Alllison is actually doing pretty well. Her Spanish is improving so she feels more confident. Her grades are good. She came home with an A in math this week, and it was the hard stuff--triple digit multiplication and fractions. She has plenty of friends, and a boy with a crush on her. Lunch continues to be a problem. There is no cafeteria, no hot lunches, no milk cart. I am burdened with the daily task of preparing something nutritious and interesting. I hate that.

The curriculum can't compare to what we'd get back home, but we're not there for that. For all that is lacking in resources and amenities there is so much on the side of good will. The children are so sweet and accepting, respectful and helpful. The don't have attitudes. I feel good about her being there.

Before we returned here I visited and pre-enrolled her in a private school in Kansas City where her cousins attend.
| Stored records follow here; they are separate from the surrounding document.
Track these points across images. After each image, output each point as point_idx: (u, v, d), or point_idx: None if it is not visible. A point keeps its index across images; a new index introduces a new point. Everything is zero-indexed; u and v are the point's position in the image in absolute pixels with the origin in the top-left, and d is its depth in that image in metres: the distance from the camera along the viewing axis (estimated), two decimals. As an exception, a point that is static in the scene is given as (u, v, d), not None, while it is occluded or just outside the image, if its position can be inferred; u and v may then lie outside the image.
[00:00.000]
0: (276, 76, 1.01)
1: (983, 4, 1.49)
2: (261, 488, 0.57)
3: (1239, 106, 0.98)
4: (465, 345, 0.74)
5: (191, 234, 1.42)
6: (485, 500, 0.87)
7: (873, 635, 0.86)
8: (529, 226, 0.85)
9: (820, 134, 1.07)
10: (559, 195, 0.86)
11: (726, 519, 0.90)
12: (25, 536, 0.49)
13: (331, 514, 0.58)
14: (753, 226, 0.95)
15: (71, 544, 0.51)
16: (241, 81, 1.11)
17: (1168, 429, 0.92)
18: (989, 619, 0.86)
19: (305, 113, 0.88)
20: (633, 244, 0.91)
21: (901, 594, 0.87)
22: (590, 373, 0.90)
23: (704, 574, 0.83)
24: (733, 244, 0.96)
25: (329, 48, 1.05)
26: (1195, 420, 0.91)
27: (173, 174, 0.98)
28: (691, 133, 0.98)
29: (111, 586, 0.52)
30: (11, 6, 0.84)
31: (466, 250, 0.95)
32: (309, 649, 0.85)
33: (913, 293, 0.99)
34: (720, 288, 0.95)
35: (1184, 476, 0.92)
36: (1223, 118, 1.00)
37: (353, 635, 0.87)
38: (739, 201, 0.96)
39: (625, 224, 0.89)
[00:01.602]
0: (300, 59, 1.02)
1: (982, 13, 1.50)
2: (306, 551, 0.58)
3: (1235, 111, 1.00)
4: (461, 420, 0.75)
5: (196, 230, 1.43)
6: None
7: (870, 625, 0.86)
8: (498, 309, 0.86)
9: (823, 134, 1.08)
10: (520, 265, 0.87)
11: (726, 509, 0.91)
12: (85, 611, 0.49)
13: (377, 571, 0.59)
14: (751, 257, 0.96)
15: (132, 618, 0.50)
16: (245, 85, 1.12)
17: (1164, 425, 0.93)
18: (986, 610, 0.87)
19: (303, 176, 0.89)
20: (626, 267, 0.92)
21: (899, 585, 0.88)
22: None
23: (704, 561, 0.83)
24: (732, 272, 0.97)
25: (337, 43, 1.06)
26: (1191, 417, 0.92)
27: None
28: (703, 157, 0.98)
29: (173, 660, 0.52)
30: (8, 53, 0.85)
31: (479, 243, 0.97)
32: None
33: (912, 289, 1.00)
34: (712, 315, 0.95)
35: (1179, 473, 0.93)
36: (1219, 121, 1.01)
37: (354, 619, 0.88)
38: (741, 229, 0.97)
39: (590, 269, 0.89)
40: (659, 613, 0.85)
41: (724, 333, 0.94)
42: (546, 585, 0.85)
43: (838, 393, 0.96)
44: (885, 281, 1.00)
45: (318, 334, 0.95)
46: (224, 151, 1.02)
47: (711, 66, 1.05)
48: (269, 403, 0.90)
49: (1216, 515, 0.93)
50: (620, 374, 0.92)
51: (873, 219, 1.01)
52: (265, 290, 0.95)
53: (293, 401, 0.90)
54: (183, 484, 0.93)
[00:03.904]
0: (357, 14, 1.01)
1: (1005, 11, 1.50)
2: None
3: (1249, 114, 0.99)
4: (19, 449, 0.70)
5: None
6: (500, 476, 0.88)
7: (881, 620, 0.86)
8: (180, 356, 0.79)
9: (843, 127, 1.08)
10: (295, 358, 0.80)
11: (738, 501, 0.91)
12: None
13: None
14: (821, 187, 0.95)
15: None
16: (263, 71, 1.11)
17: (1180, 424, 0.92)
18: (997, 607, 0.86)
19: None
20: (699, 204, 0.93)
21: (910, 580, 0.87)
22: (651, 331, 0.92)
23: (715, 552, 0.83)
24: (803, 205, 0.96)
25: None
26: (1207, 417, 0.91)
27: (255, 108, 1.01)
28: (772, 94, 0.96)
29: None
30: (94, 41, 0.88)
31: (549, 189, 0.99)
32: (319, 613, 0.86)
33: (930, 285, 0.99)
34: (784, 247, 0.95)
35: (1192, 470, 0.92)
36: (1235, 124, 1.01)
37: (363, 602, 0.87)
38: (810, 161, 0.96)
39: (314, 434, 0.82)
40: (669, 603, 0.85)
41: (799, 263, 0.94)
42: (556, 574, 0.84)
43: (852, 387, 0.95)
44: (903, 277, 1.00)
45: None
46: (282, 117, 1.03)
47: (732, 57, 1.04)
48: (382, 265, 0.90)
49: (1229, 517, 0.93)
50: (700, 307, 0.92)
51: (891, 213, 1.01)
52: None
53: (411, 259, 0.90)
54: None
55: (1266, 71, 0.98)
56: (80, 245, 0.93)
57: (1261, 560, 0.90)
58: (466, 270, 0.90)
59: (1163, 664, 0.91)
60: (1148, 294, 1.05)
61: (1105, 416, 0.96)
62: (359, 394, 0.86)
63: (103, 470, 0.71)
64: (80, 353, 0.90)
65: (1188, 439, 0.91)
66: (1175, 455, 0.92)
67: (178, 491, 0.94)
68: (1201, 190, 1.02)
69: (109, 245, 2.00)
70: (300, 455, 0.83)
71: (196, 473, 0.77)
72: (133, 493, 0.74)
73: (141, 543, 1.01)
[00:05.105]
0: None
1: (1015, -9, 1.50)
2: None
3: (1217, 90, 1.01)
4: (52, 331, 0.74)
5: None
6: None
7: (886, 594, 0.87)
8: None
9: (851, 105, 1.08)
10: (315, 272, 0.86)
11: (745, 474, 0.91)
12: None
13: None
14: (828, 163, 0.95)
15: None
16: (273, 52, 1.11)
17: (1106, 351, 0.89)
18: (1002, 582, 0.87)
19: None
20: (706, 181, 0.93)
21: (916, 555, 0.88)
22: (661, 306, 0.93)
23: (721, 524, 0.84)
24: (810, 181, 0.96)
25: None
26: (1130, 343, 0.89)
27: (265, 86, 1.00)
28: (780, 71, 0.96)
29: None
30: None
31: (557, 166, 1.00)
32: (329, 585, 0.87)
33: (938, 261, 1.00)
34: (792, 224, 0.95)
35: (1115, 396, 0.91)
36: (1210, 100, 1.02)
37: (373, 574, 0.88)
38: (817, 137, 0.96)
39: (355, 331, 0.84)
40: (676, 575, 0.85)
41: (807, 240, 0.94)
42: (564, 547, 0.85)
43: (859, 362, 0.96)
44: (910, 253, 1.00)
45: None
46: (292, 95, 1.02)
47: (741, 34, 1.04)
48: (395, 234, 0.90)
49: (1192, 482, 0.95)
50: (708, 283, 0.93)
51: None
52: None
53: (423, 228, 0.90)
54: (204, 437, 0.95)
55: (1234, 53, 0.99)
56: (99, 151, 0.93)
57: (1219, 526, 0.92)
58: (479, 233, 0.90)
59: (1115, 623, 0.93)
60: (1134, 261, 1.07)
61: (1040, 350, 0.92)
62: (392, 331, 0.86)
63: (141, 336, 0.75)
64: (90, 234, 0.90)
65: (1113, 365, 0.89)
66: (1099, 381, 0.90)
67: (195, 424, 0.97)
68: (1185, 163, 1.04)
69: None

The school has a Harry Potter aura to me as far as it's campus setting. It was founded at the turn of the 20th century and has the look of an ivy-league school that exudes prestige and good taste. I think I just like it for the architecture. My thinking was that we'd put her there this fall, you know, finally be serious parents and get her in a serious school. Yet, when I think about really settling down to it, I hesitate. As wonderful an education it will offer, there is much to be said about the one she's getting here at Colegio Calafia. Even with it's third world disadvantages, it is something uniquely special.

I hope she looks back on these days with fondness and gratitude. If nothing else, she will return to American schools with an appreciation, I hope, for all the abundance and high standards that money can buy. But then, even the poorest of U.S. schools has soap and paper towels in the bathrooms. Heck, any school in the U.S. will seem rich to her after this.


Wil said...

Kelli, I went to school in Guadalajara. I do believe your thinking is correct.

Keep her in Mexican schools as long as possible, until high school if practical. Plenty of time then, in an academically rigorous venue, to get the grades that the best colleges expect. Meanwhile, get her grounded in the basics in Collegia, learning language skills, mathematics, world history as well as the necessary social skills acquired when one is a minority. Supplement at home with English grammar, vocabulary, word useage and English literature via a reading list. She'll be a better person for it and that is the true responsibility of parenthood.

kelli said...

Thank you so much for your comment and advice. You "get it." We do believe we are doing right by our daughter to give her this unique opportunity. As far as supplementing her curriculum, we are doing that too and planning more of it.
We think she is a lucky little girl.